Ensuite, Christian Page se rend aux archives nationales du Canada, où l'archiviste David Rajotte résume l'histoire de l'étude officielle des ovnis au Canada, depuis les années 50... C'est intéressant mais ça ne concerne pas trop notre affaire, en dehors de la fin. En gros, depuis 1967 les rapports d'observation étaient collectés par le Centre national de recherche (l'équivalent de notre CNRS), mais peu à peu le CNR s'est désintéressé du sujet et il a cessé de récolter ces rapports en 1995, le cas de Bonaventure étant donc un des derniers cas importants qui lui ont été transmis.

En bref il n'y a eu aucune enquête, juste les témoignages des policiers qui s'étaient rendus sur place, et tout ça peut être consulté librement aux archives sur demande.
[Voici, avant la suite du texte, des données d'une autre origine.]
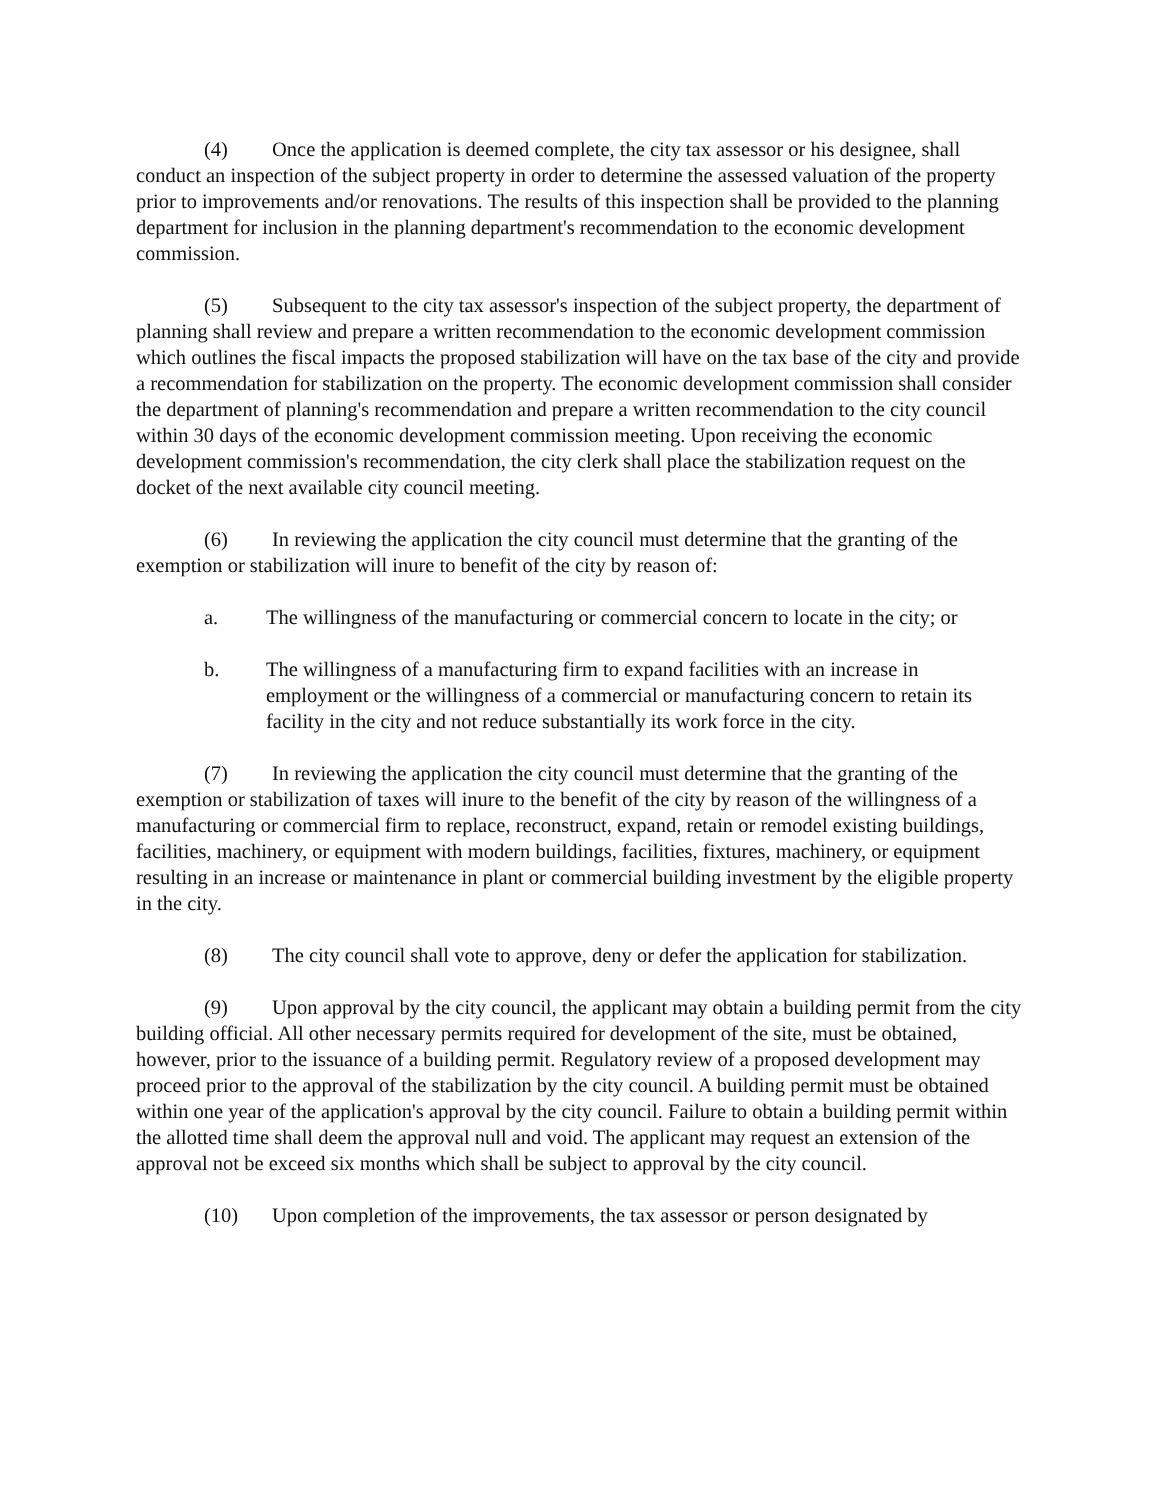(4) Once the application is deemed complete, the city tax assessor or his designee, shall conduct an inspection of the subject property in order to determine the assessed valuation of the property prior to improvements and/or renovations. The results of this inspection shall be provided to the planning department for inclusion in the planning department's recommendation to the economic development commission.
(5) Subsequent to the city tax assessor's inspection of the subject property, the department of planning shall review and prepare a written recommendation to the economic development commission which outlines the fiscal impacts the proposed stabilization will have on the tax base of the city and provide a recommendation for stabilization on the property. The economic development commission shall consider the department of planning's recommendation and prepare a written recommendation to the city council within 30 days of the economic development commission meeting. Upon receiving the economic development commission's recommendation, the city clerk shall place the stabilization request on the docket of the next available city council meeting.
(6) In reviewing the application the city council must determine that the granting of the exemption or stabilization will inure to benefit of the city by reason of:
a. The willingness of the manufacturing or commercial concern to locate in the city; or
b. The willingness of a manufacturing firm to expand facilities with an increase in employment or the willingness of a commercial or manufacturing concern to retain its facility in the city and not reduce substantially its work force in the city.
(7) In reviewing the application the city council must determine that the granting of the exemption or stabilization of taxes will inure to the benefit of the city by reason of the willingness of a manufacturing or commercial firm to replace, reconstruct, expand, retain or remodel existing buildings, facilities, machinery, or equipment with modern buildings, facilities, fixtures, machinery, or equipment resulting in an increase or maintenance in plant or commercial building investment by the eligible property in the city.
(8) The city council shall vote to approve, deny or defer the application for stabilization.
(9) Upon approval by the city council, the applicant may obtain a building permit from the city building official. All other necessary permits required for development of the site, must be obtained, however, prior to the issuance of a building permit. Regulatory review of a proposed development may proceed prior to the approval of the stabilization by the city council. A building permit must be obtained within one year of the application's approval by the city council. Failure to obtain a building permit within the allotted time shall deem the approval null and void. The applicant may request an extension of the approval not be exceed six months which shall be subject to approval by the city council.
(10) Upon completion of the improvements, the tax assessor or person designated by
Aucun black out gouvernemental donc, mais un manque d'intérêt et de réactivité au sujet de ce phénomène.

Enfin, on passe à l'étude du rapport Haines-Guénette. Haines est présenté sans surprise comme un chercheur en aérospatiale, spécialiste de l'optique travaillant pour le laboratoire Ames de la Nasa. Et Christian Page reprend ses conclusions sur la taille de l'objet :

Le mouvement des nuages étant connu, grâce aux relevés d’Environnement Canada, Richard Haines estime que l’objet évoluait ce soir-là à une altitude comprise entre 1060 et 2700 mètres, et que son diamètre, d’après son évaluation la plus conservatrice, était de 540 mètres, soit l’équivalent de cinq terrains de football. Le tout illustré par une simulation de la taille l'objet au-dessus de la place Bonaventure :

La taille de l'ovni comparé à la place Bonaventure

Page poursuit :

Richard Haines rejette la possibilité que l’objet ait pu être un phénomène atmosphérique ou astronomique, justement à cause de cette couverture nuageuse. Richard Haines rejette aussi la possibilité d’un reflet sur les nuages. Ce soir-là, la couverture nuageuse est passée de 1600 à 1100 mètres. Or il faut savoir que dans le cas d’un reflet, plus la surface réfléchissante se rapproche de sa source, plus cette source devient lumineuse et définie. Dans le cas de l’ovni de la place Bonaventure, l’objet réagit de manière tout à fait différente.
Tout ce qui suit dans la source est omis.